Segment Start: Dataset content

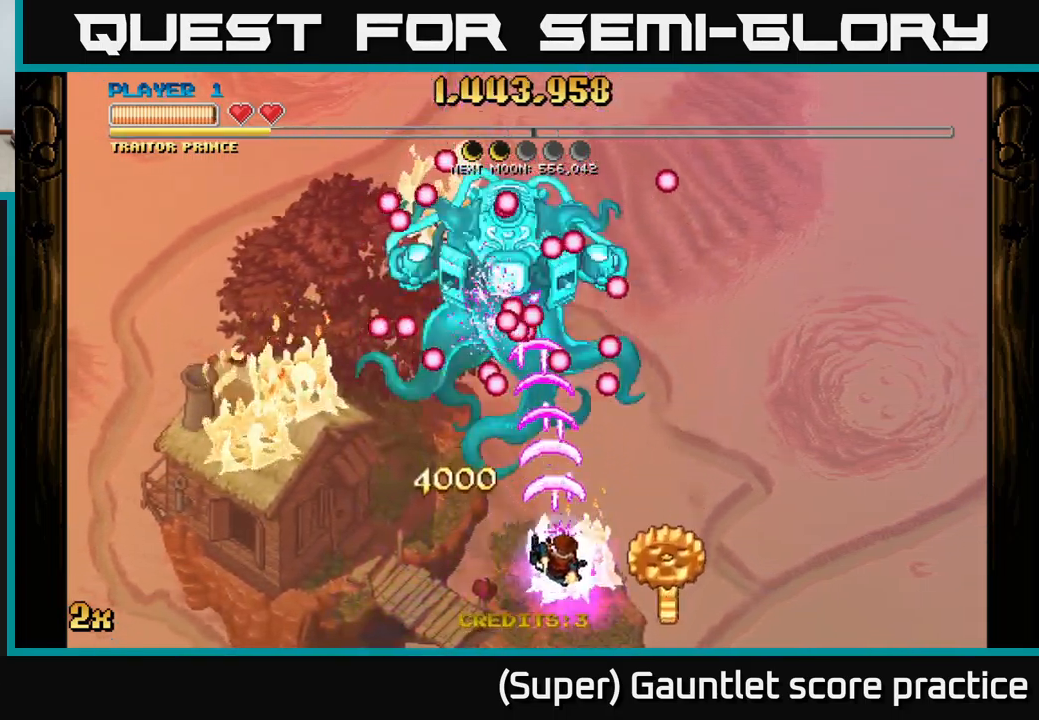
{"buttons": ["A"], "left_stick": "right", "events": [[67, "left_stick", "down"], [217, "left_stick", "down-right"], [334, "left_stick", "right"]]}
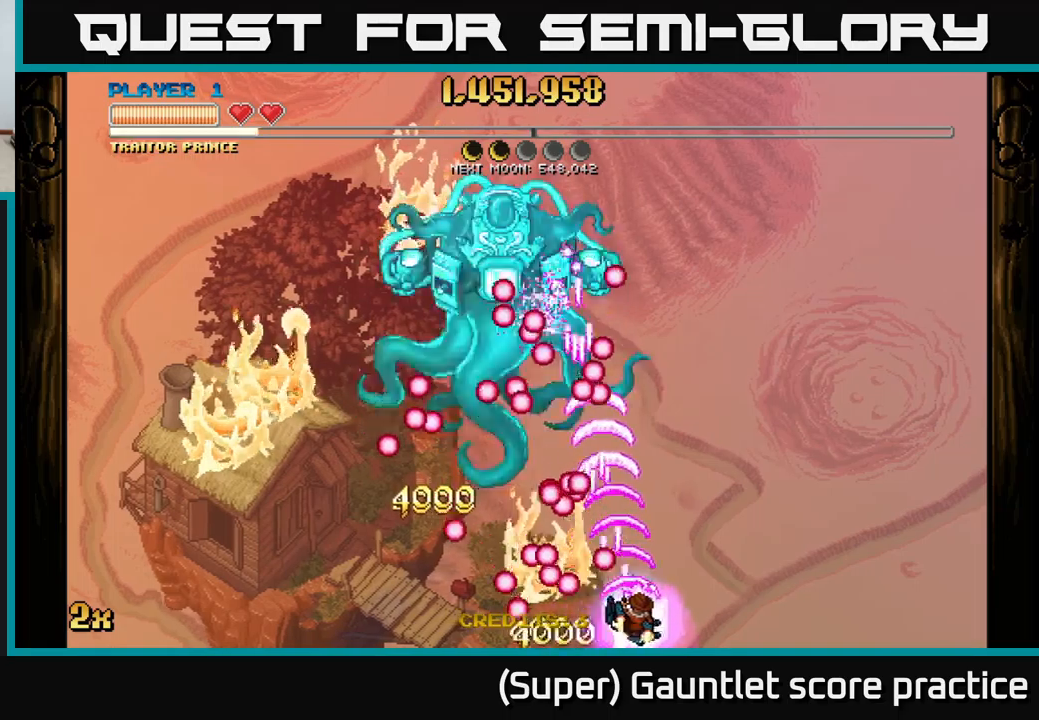
{"buttons": ["A"], "left_stick": "left", "events": [[200, "left_stick", "up-left"], [450, "left_stick", "left"]]}
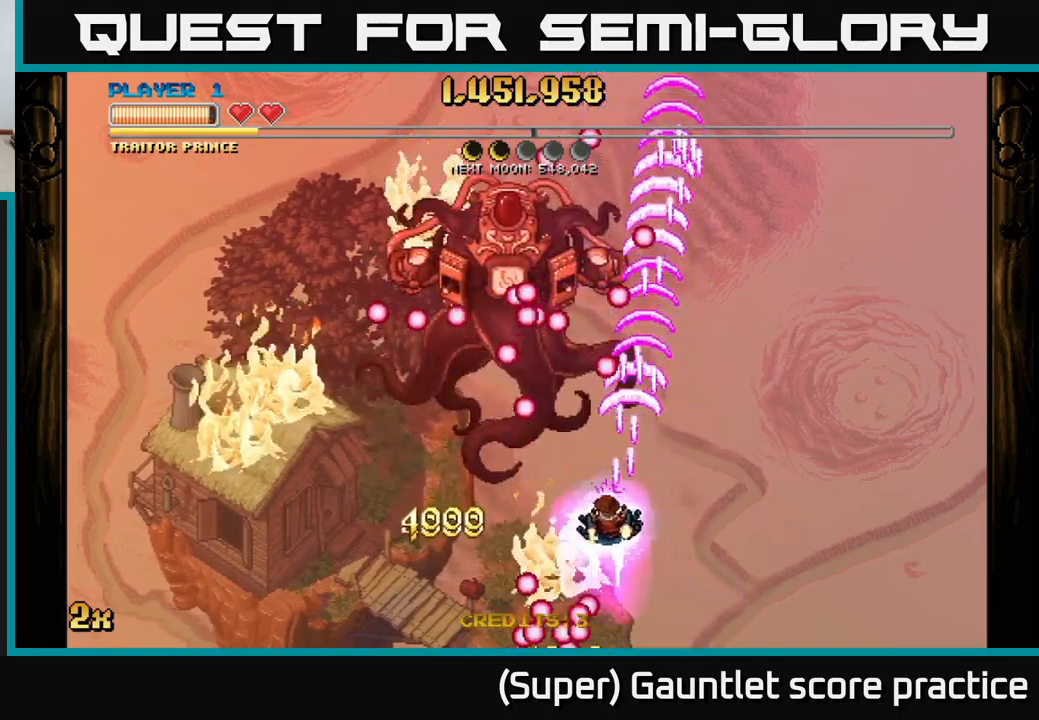
{"buttons": ["A"], "left_stick": "down-left", "events": [[217, "left_stick", "down"], [450, "left_stick", "down-left"]]}
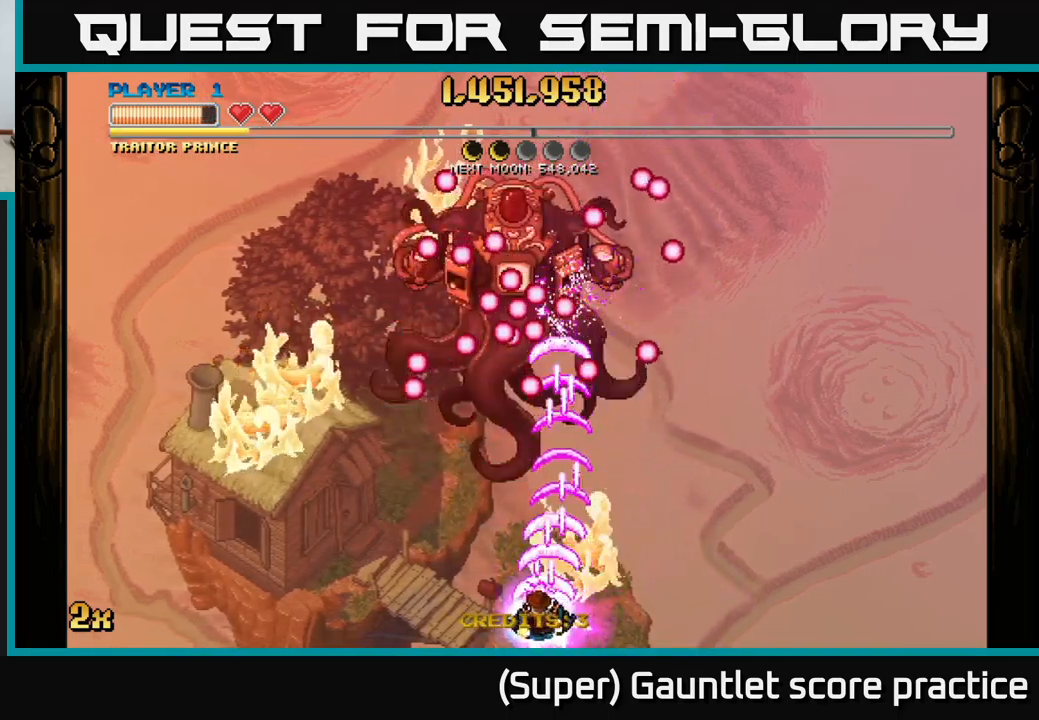
{"buttons": ["A"], "left_stick": "left", "events": [[450, "left_stick", "left"]]}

Segment End: Dataset content

Work to be completed
The whole listing is to be duplicated verbatim, apart from its images.

Output
{"buttons": ["A"], "left_stick": "right", "events": [[67, "left_stick", "down"], [217, "left_stick", "down-right"], [334, "left_stick", "right"]]}
{"buttons": ["A"], "left_stick": "left", "events": [[200, "left_stick", "up-left"], [450, "left_stick", "left"]]}
{"buttons": ["A"], "left_stick": "down-left", "events": [[217, "left_stick", "down"], [450, "left_stick", "down-left"]]}
{"buttons": ["A"], "left_stick": "left", "events": [[450, "left_stick", "left"]]}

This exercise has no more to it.